Hunger Pains Come and Go
After a couple of days on the IF diet I realized that hunger pains wouldn’t necessarily stick around. I drank a lot of water and tea and kept busy and I would feel hungry for a few minutes, then I would forget about it. My ability to ward off hunger seemed to increase as the time passed. By the end of the first week, I wasn’t thinking about hunger much at all. Routine helps ward off the hunger. Here’s what Mark Mattson, a neuroscientist who has been Intermittent Fasting for 35 years recommends: “I would suggest that in the morning you drink some tea or coffee and keep busy working until 1pm. If you usually exercise, then you may want to exercise at noon. Then eat a moderate amount of (healthy) food right after you exercise (e.g., 600 calories), and eat the rest of your food during a 3-4 hour time window in the late afternoon to early evening. The biggest benefit is that your mind will be clearer and you will be more productive during the entire morning.”
Sugar Cravings Increase
The IF diet does have some down sides. Sara Gottfried, a doctor and author of The Hormone Reset Diet, worries that it can trigger sugar cravings—and binges. I found that I was craving more sugary foods, as I often do when I’m really hungry, due to my low blood sugar levels. I found myself indulging more than usual and telling myself that it would all even out because I was spending so many hours not eating. Susan Roberts, a professor of nutrition at Tufts University, says, "It's risky to tell overweight people to eat what they want every other day, because they could actually gain weight. And, in my practice, very few people are interested in trying it. It could wreak havoc on your life."
Oy - the Headaches
I found I was getting a headache every afternoon around 2pm that would not go away. Doing a bit of research online, I found that headaches are a common occurrence during fasting. Many folks complain of mild headaches every now and then, while others, like me, experience them daily. Drinking enough water helps relieve the headaches in some cases but for me, that didn’t help. The headaches were one of the things that caused me to stop fasting and the first day I ate breakfast, no more headaches. I think my sensitivity to low blood sugar is probably to blame. If you’re someone who becomes weak and cranky when your blood sugar is low, then the IF diet may cause headaches and may not be for you.
I Didn’t Lose Weight
The clincher in stopping the diet, in addition to the headaches, was that I wasn’t losing weight. Now, I didn’t couple the fasting with better eating habits and because of the increased hunger and sugar cravings, I think I was actually eating a worse diet than I normally do. The good news is that even though I was eating a worse diet, I didn’t gain weight.

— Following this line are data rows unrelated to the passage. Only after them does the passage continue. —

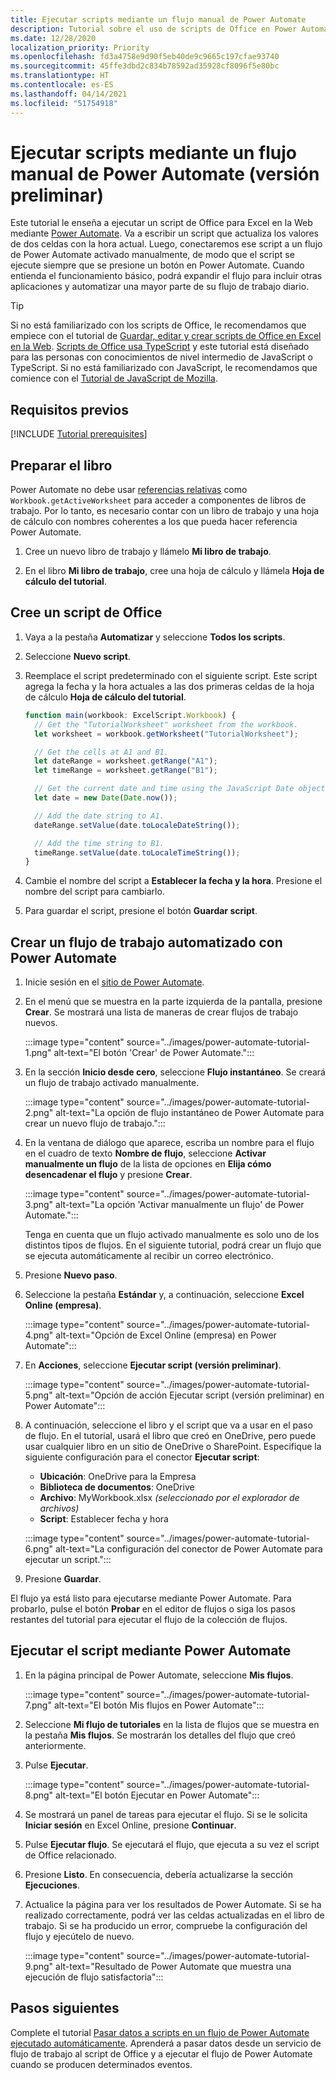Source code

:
 ```yaml
---
title: Ejecutar scripts mediante un flujo manual de Power Automate
description: Tutorial sobre el uso de scripts de Office en Power Automate mediante un desencadenador manual.
ms.date: 12/28/2020
localization_priority: Priority
ms.openlocfilehash: fd3a4758e9d90f5eb40de9c9665c197cfae93740
ms.sourcegitcommit: 45ffe3dbd2c834b78592ad35928cf8096f5e80bc
ms.translationtype: HT
ms.contentlocale: es-ES
ms.lasthandoff: 04/14/2021
ms.locfileid: "51754918"
---
```

# <a name="call-scripts-from-a-manual-power-automate-flow-preview"></a>Ejecutar scripts mediante un flujo manual de Power Automate (versión preliminar)

Este tutorial le enseña a ejecutar un script de Office para Excel en la Web mediante [Power Automate](https://flow.microsoft.com). Va a escribir un script que actualiza los valores de dos celdas con la hora actual. Luego, conectaremos ese script a un flujo de Power Automate activado manualmente, de modo que el script se ejecute siempre que se presione un botón en Power Automate. Cuando entienda el funcionamiento básico, podrá expandir el flujo para incluir otras aplicaciones y automatizar una mayor parte de su flujo de trabajo diario.

> [!TIP]
> Si no está familiarizado con los scripts de Office, le recomendamos que empiece con el tutorial de [Guardar, editar y crear scripts de Office en Excel en la Web](excel-tutorial.md). [Scripts de Office usa TypeScript](../overview/code-editor-environment.md) y este tutorial está diseñado para las personas con conocimientos de nivel intermedio de JavaScript o TypeScript. Si no está familiarizado con JavaScript, le recomendamos que comience con el [Tutorial de JavaScript de Mozilla](https://developer.mozilla.org/docs/Web/JavaScript/Guide/Introduction).

## <a name="prerequisites"></a>Requisitos previos

[!INCLUDE [Tutorial prerequisites](../includes/power-automate-tutorial-prerequisites.md)]

## <a name="prepare-the-workbook"></a>Preparar el libro

Power Automate no debe usar [referencias relativas](../testing/power-automate-troubleshooting.md#avoid-using-relative-references) como `Workbook.getActiveWorksheet` para acceder a componentes de libros de trabajo. Por lo tanto, es necesario contar con un libro de trabajo y una hoja de cálculo con nombres coherentes a los que pueda hacer referencia Power Automate.

1. Cree un nuevo libro de trabajo y llámelo **Mi libro de trabajo**.

2. En el libro **Mi libro de trabajo**, cree una hoja de cálculo y llámela **Hoja de cálculo del tutorial**.

## <a name="create-an-office-script"></a>Cree un script de Office

1. Vaya a la pestaña **Automatizar** y seleccione **Todos los scripts**.

2. Seleccione **Nuevo script**.

3. Reemplace el script predeterminado con el siguiente script. Este script agrega la fecha y la hora actuales a las dos primeras celdas de la hoja de cálculo **Hoja de cálculo del tutorial**.

    ```TypeScript
    function main(workbook: ExcelScript.Workbook) {
      // Get the "TutorialWorksheet" worksheet from the workbook.
      let worksheet = workbook.getWorksheet("TutorialWorksheet");

      // Get the cells at A1 and B1.
      let dateRange = worksheet.getRange("A1");
      let timeRange = worksheet.getRange("B1");

      // Get the current date and time using the JavaScript Date object.
      let date = new Date(Date.now());

      // Add the date string to A1.
      dateRange.setValue(date.toLocaleDateString());

      // Add the time string to B1.
      timeRange.setValue(date.toLocaleTimeString());
    }
    ```

4. Cambie el nombre del script a **Establecer la fecha y la hora**. Presione el nombre del script para cambiarlo.

5. Para guardar el script, presione el botón **Guardar script**.

## <a name="create-an-automated-workflow-with-power-automate"></a>Crear un flujo de trabajo automatizado con Power Automate

1. Inicie sesión en el [sitio de Power Automate](https://flow.microsoft.com).

2. En el menú que se muestra en la parte izquierda de la pantalla, presione **Crear**. Se mostrará una lista de maneras de crear flujos de trabajo nuevos.

    :::image type="content" source="../images/power-automate-tutorial-1.png" alt-text="El botón 'Crear' de Power Automate.":::

3. En la sección **Inicio desde cero**, seleccione **Flujo instantáneo**. Se creará un flujo de trabajo activado manualmente.

    :::image type="content" source="../images/power-automate-tutorial-2.png" alt-text="La opción de flujo instantáneo de Power Automate para crear un nuevo flujo de trabajo.":::

4. En la ventana de diálogo que aparece, escriba un nombre para el flujo en el cuadro de texto **Nombre de flujo**, seleccione **Activar manualmente un flujo** de la lista de opciones en **Elija cómo desencadenar el flujo** y presione **Crear**.

    :::image type="content" source="../images/power-automate-tutorial-3.png" alt-text="La opción 'Activar manualmente un flujo' de Power Automate.":::

    Tenga en cuenta que un flujo activado manualmente es solo uno de los distintos tipos de flujos. En el siguiente tutorial, podrá crear un flujo que se ejecuta automáticamente al recibir un correo electrónico.

5. Presione **Nuevo paso**.

6. Seleccione la pestaña **Estándar** y, a continuación, seleccione **Excel Online (empresa)**.

    :::image type="content" source="../images/power-automate-tutorial-4.png" alt-text="Opción de Excel Online (empresa) en Power Automate":::

7. En **Acciones**, seleccione **Ejecutar script (versión preliminar)**.

    :::image type="content" source="../images/power-automate-tutorial-5.png" alt-text="Opción de acción Ejecutar script (versión preliminar) en Power Automate":::

8. A continuación, seleccione el libro y el script que va a usar en el paso de flujo. En el tutorial, usará el libro que creó en OneDrive, pero puede usar cualquier libro en un sitio de OneDrive o SharePoint. Especifique la siguiente configuración para el conector **Ejecutar script**:

    - **Ubicación**: OneDrive para la Empresa
    - **Biblioteca de documentos**: OneDrive
    - **Archivo**: MyWorkbook.xlsx *(seleccionado por el explorador de archivos)*
    - **Script**: Establecer fecha y hora

    :::image type="content" source="../images/power-automate-tutorial-6.png" alt-text="La configuración del conector de Power Automate para ejecutar un script.":::

9. Presione **Guardar**.

El flujo ya está listo para ejecutarse mediante Power Automate. Para probarlo, pulse el botón **Probar** en el editor de flujos o siga los pasos restantes del tutorial para ejecutar el flujo de la colección de flujos.

## <a name="run-the-script-through-power-automate"></a>Ejecutar el script mediante Power Automate

1. En la página principal de Power Automate, seleccione **Mis flujos**.

    :::image type="content" source="../images/power-automate-tutorial-7.png" alt-text="El botón Mis flujos en Power Automate":::

2. Seleccione **Mi flujo de tutoriales** en la lista de flujos que se muestra en la pestaña **Mis flujos**. Se mostrarán los detalles del flujo que creó anteriormente.

3. Pulse **Ejecutar**.

    :::image type="content" source="../images/power-automate-tutorial-8.png" alt-text="El botón Ejecutar en Power Automate":::

4. Se mostrará un panel de tareas para ejecutar el flujo. Si se le solicita **Iniciar sesión** en Excel Online, presione **Continuar**.

5. Pulse **Ejecutar flujo**. Se ejecutará el flujo, que ejecuta a su vez el script de Office relacionado.

6. Presione **Listo**. En consecuencia, debería actualizarse la sección **Ejecuciones**.

7. Actualice la página para ver los resultados de Power Automate. Si se ha realizado correctamente, podrá ver las celdas actualizadas en el libro de trabajo. Si se ha producido un error, compruebe la configuración del flujo y ejecútelo de nuevo.

    :::image type="content" source="../images/power-automate-tutorial-9.png" alt-text="Resultado de Power Automate que muestra una ejecución de flujo satisfactoria":::

## <a name="next-steps"></a>Pasos siguientes

Complete el tutorial [Pasar datos a scripts en un flujo de Power Automate ejecutado automáticamente](excel-power-automate-trigger.md). Aprenderá a pasar datos desde un servicio de flujo de trabajo al script de Office y a ejecutar el flujo de Power Automate cuando se producen determinados eventos.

I think that if you’re someone who is not ruled by your blood sugar levels, if you eat healthy during the hours you are allowed to eat, and if you drink plenty of water, Intermittent Fasting probably will work for you. For me, I’m back to what has worked for me in the past: a ketogenic diet for about a month then maintain a healthy Mediterranean Diet. I’ll explore the benefits of the Mediterranean Diet in my next blog post, next month.